The Acquisition of Japanese Language and Culture by JET Participants
Written by Amelia Hagen, L
isa Marie Cross, Miriam Rollason, and Sarah Jane Blenkhorn
Presented and Interpreted by Allison Yoneyama

AJET: One of the most common requests made by JETs [in this report] was to be granted study leave. While we understand that CLAIR is not in a position to require that contracting organizations grant study leave, it is our understanding that they can recommend certain practices as they pertain to the ALTs terms and conditions. We would like to ask that CLAIR add a study leave provision to the recommended JET terms and conditions or the manual for contracting organizations that contracting organizations receive, provided that the JET has no other stipulated duties during extended holiday periods.

CLAIR reiterated that any type of leave, other than the stipulated paid leave already stated in the contract, is at the discretion of the individual contracting organizations or host cities. Because this is determined at the local level, it must be up to local circumstances if individual JET participants are able to receive leave for Japanese language study, not CLAIR.
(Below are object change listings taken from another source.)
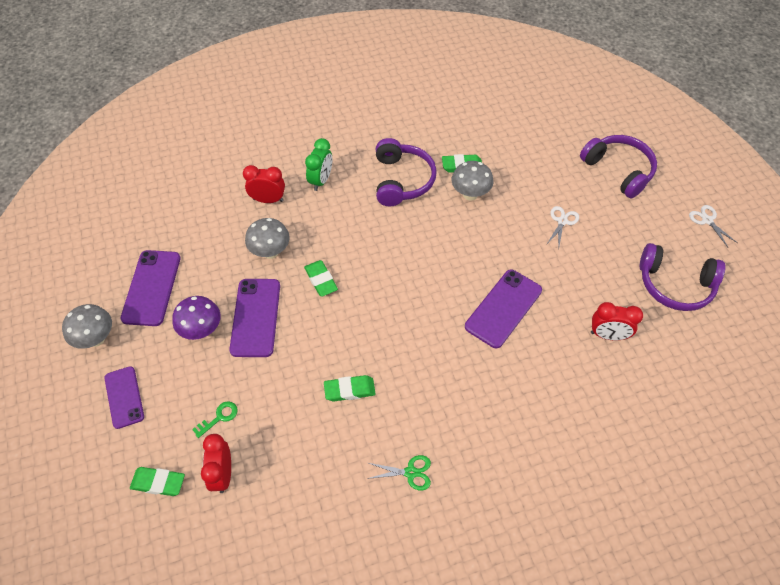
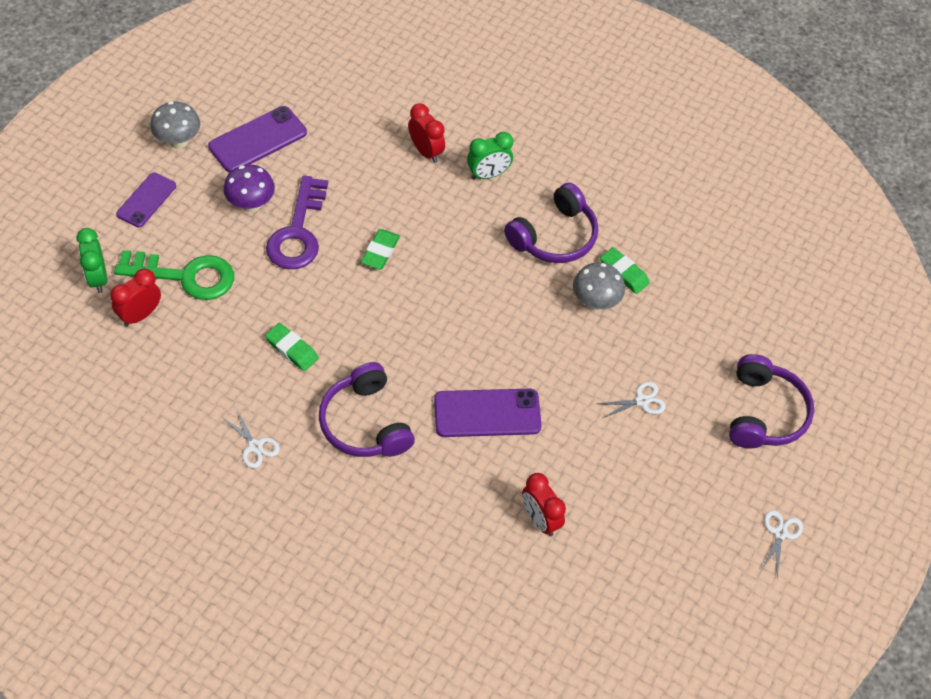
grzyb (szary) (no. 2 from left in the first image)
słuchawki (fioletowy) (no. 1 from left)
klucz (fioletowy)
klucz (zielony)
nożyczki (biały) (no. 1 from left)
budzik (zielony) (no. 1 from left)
AJET: What can the Ministry of Foreign Affairs do to help alumni JETs and JETAA to promote Japanese language and culture overseas?
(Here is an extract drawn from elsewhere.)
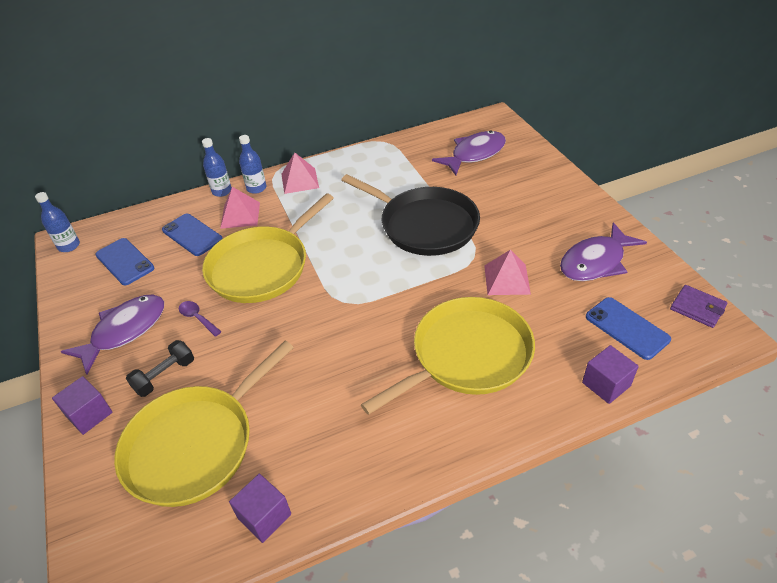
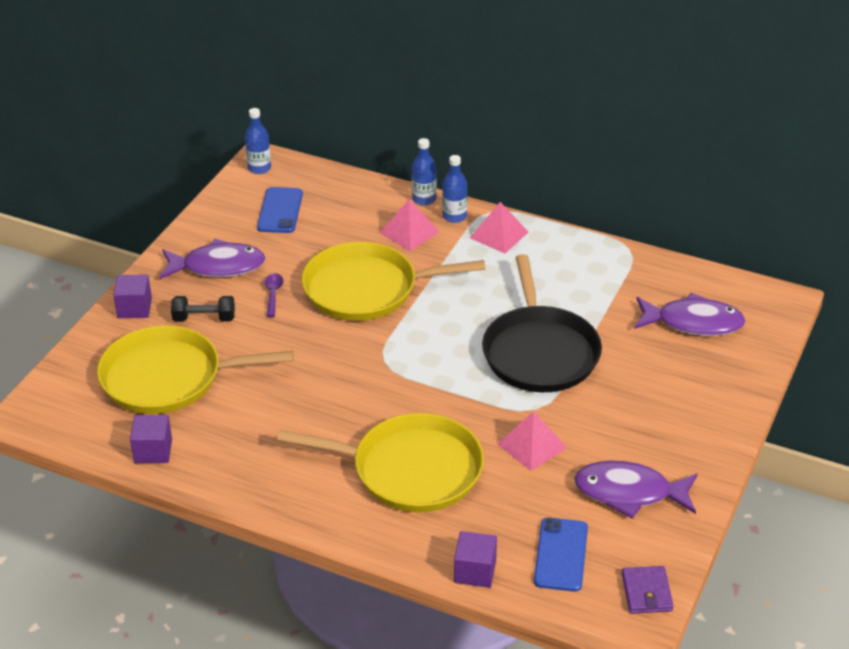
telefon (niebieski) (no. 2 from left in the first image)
MOFA summarized the variety of resources for embassies and consulates for JETAA activities abroad, such as support for JETTA-run cultural events, networking events for JET alumni, regular JETAA chapter meetings, and career support. If AJET has additional suggestions for how embassies and consulates can provide support, MOFA requested that AJET contact them directly via the JETAA chapters.

AJET: Can CLAIR work with the Ministry of Foreign Affairs to help improve the text in the book “Japanese for JETs” by including katakana and hiragana instruction?

CLAIR explained that the textbook is written largely in romaji because it is geared towards complete beginners of the Japanese language, though by the last three chapters no romaji is used. When the book comes up for revisions again—though it is at this time undecided when revisions will be instated—CLAIR is open to suggestions AJET may have regarding improvement, including a reconsideration of the ratio of hiragana to katakana to romaji, linguistically, that should be incorporated into the lessons.

AJET: Can CLAIR make the JET CLAIR language courses more web-based and assist the participants in receiving feedback from teachers and other students?

CLAIR pointed out that participants should be able to reference grammar points in each lesson, even if individual answers are not always accompanied by explanatory text. CLAIR recommended that the official JET forums be used to exchange this kind of explanatory information. Recently, monthly tests have been able to be submitted online and other methods of using web-based content will be explored, though providing the textbook itself online is not being considered because the means to do so is not available at this time.

AJET: Can CLAIR and MEXT work together to better align the JET Programme Japanese Language course books with the JLPT levels?

CLAIR explained that the aim of the language course books is to help participants become accustomed to living and working in Japan through improving basic communication. This aim is different than that of the JPLT, so an alignment is not imperative. AJET suggested that such an alignment could encourage more participants to take part in and complete the language courses.

AJET: How can CLAIR mitigate obstacles to taking the Linguistics & Pedagogy course and the Translating & Interpreting course such as budgeting constraints and lack of study leave opportunities? What is the reasoning behind the scheduling of the workshops for the Linguistics & Pedagogy course and the Translating & Interpreting course?

Again, CLAIR explained that participation in such courses is at the discretion of each JET’s contracting organization and dependent on the individual budgets of local governments. The week-long seminar courses are held at a training facility for government employees, so the employer must cover the cost of the seminars as part of the agreement decided by this facility. Therefore, it is not possible for JET participants to cover the cost themselves. In regards to timing, it is placed in the middle of the course for participants to apply the skills they’ve learned.